June 27, 2015

1697 TURKEY - Mustafa Kemal Atatürk, Father of the Turks


Mustafa Kemal Atatürk (1881-1938) was a Turkish army officer, revolutionary, and the first President of Turkey, credited with being the founder of the Republic of Turkey. His surname, Atatürk (Father of the Turks), was granted to him in 1934 and forbidden to any other person by the Turkish parliament. Atatürk statues have been erected in all Turkish cities, and his face and name are seen and heard everywhere in Turkey; his portrait can be seen in all public buildings, in all schools and classrooms, on all school books, on all Turkish lira banknotes, and in the homes of many Turkish families.

In 1951, the parliament issued a law outlawing insults to his memory. In 2007, YouTube, Geocities, and several blogger webpages were blocked by a Turkish court due to the violation of this law. Mustafa was born in 1881 in Salonica (now Thessaloniki) in what was then the Ottoman Empire. His family was Muslim, Turkish-speaking and precariously middle-class, his father being a minor official and later a timber merchant. His second name Kemal (Perfection or Maturity) was given to him by his mathematics teacher, "in admiration of his capability and maturity".

When he was 12, was sent to military school and then to the military academy in Istanbul, graduating in 1905. Shortly after graduation, he was arrested for his anti monarchist activities. He was released after several months, but he continued his revolutionary activity and anti monarchical alongside with military career. In 1908, he played a role in the Young Turk Revolution which seized power from Sultan Abdülhamid II and restored the constitutional monarchy.

In 1911, he served against the Italians in Tripolitania Vilayet (present Libya) and then in the Balkan Wars (1912-1913). He made his military reputation repelling the Allied invasion at the Dardanelles in 1915, during the Battle of Gallipoli. When Mehmed VI became the new Sultan in July 1918, he called Mustafa Kemal Pasha to Constantinople, and in August 1918 assigned him to the command of the Seventh Army in Palestine. According to Lord Kinross Mustafa Kemal was the only Turkish general in the war who never suffered a defeat.

In May 1919, Atatürk began a nationalist revolution in Anatolia, organising resistance to the peace settlement imposed on Turkey by the victorious Allies. This was particularly focused on resisting Greek attempts to seize Smyrna (modern-day İzmir) and its hinterland. Victory over the Greeks enabled him to secure revision of the peace settlement in the Treaty of Lausanne. In 1921, Atatürk established a provisional government in  Ankara.

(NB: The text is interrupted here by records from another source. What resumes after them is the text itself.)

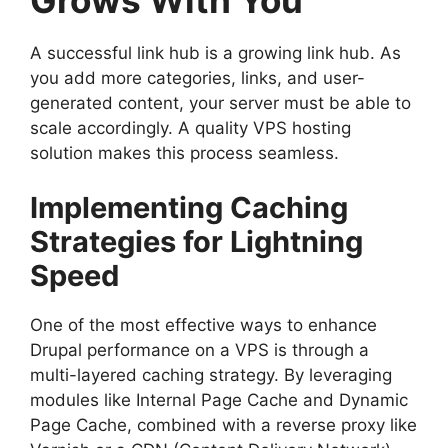
A successful link hub is a growing link hub. As
you add more categories, links, and user-
generated content, your server must be able to
scale accordingly. A quality VPS hosting
solution makes this process seamless.
Implementing Caching
Strategies for Lightning
Speed
One of the most effective ways to enhance
Drupal performance on a VPS is through a
multi-layered caching strategy. By leveraging
modules like Internal Page Cache and Dynamic
Page Cache, combined with a reverse proxy like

The following year the Ottoman Sultanate was formally abolished and, in 1923, Turkey became a secular republic with Atatürk as its president. He established a single party regime that lasted almost without interruption until 1945. He launched a programme of revolutionary social and political reform to modernise Turkey, despite the opposition of fundamentalists, manifested sometimes even violent. These reforms included the emancipation of women, the abolition of all Islamic institutions and the introduction of Western legal codes, dress, calendar and alphabet.

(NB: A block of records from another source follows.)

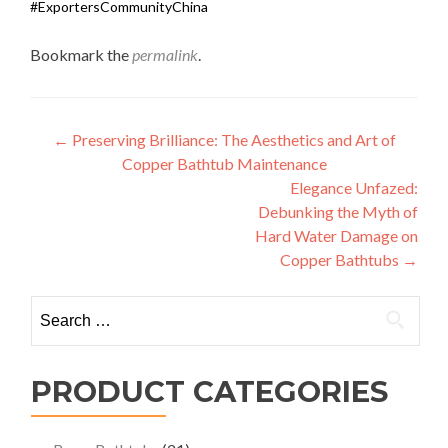
#ExportersCommunityChina
Bookmark the
permalink
.
Post
←
Preserving Brilliance: The Aesthetics and Art of
Copper Bathtub Maintenance
navigation
Elegance Unfazed:
Debunking the Myth of
Hard Water Damage on
Copper Bathtubs
→
Search
for:
PRODUCT CATEGORIES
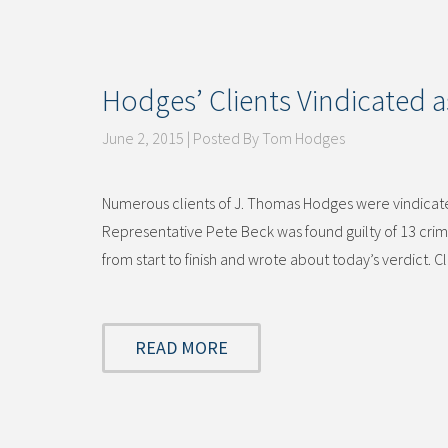
Hodges’ Clients Vindicated a
June 2, 2015 | Posted By Tom Hodges
Numerous clients of J. Thomas Hodges were vindicate
Representative Pete Beck was found guilty of 13 crimi
from start to finish and wrote about today’s verdict. C
READ MORE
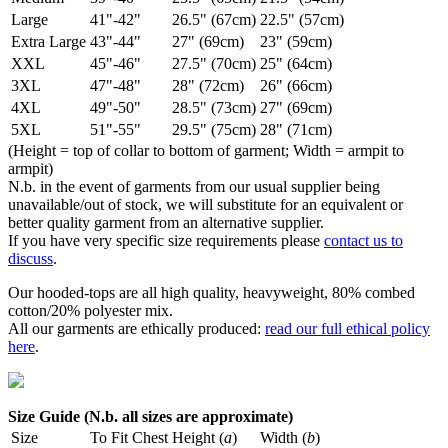
Large
41"-42"
26.5" (67cm)
22.5" (57cm)
Extra Large
43"-44"
27" (69cm)
23" (59cm)
XXL
45"-46"
27.5" (70cm)
25" (64cm)
3XL
47"-48"
28" (72cm)
26" (66cm)
4XL
49"-50"
28.5" (73cm)
27" (69cm)
5XL
51"-55"
29.5" (75cm)
28" (71cm)
(Height = top of collar to bottom of garment; Width = armpit to
armpit)
N.b. in the event of garments from our usual supplier being
unavailable/out of stock, we will substitute for an equivalent or
better quality garment from an alternative supplier.
If you have very specific size requirements please
contact us to
discuss
.
Our hooded-tops are all high quality, heavyweight, 80% combed
cotton/20% polyester mix.
All our garments are ethically produced:
read our full ethical policy
here
.
Size Guide (N.b. all sizes are approximate)
Size
To Fit Chest
Height (
a
)
Width (
b
)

Abroad he pursued a policy of neutrality, establishing friendly relations with Turkey's neighbours. On the other hand, he pursued a policy of oppressing and Turkifying the minorities of the country, being even accused of massacres, in the first place against the Kurds, the Armenians and the Greeks. Taking advantage of the reoccupation of the Rhineland by Hitler in 1936, Mustafa Kemal resumed full control over the Straits of Bosphorus and Dardanelles that he lost in 1923, by the Lausanne Straits Agreement.

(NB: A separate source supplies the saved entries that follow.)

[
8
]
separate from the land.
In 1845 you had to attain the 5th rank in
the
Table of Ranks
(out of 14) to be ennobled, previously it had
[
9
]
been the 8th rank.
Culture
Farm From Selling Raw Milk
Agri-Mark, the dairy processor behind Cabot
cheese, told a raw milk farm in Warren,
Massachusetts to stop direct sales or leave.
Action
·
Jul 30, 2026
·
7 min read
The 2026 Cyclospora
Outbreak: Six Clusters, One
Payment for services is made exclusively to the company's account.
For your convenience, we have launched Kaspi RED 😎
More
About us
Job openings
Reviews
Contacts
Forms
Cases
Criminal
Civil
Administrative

In 1935, when surnames were introduced in Turkey, he was given the name Atatürk. Turkey became an industrial society on the Western European model, and at the time of his death, most regions of Turkey had viable micro-economic stability and some macro economic stability. Atatürk died on 10 November 1938, at the age of 57, in Istanbul, suffering from cirrhosis of the liver. In his will, Atatürk donated all of his possessions to the Republican People's Party, providing that the yearly interest of his funds would be used to look after his sister Makbule and his adopted children, and fund the higher education of the children of İsmet İnönü.

About the stamp 
The stamp is part of a series of fourth, dedicated to Rauf Denktaş, the founding President of the Turkish Republic of Northern Cyprus, about which I wrote here.

References
Mustafa Kemal Atatürk - Wikipedia
Kemal Atatürk (1881-1938) - BBC official website

Sender: Filiz Yüzbaş (direct swap)
Sent from Girne (North Cyprus), on 25.02.2013

1 comment:

  1. To quote the remarkable Robert Kaplan: "Ataturk was an authentic revolutionary - one of history's handful - because he changed a people's value system... Ataturk made Turkey not a blood republic, but a modern one."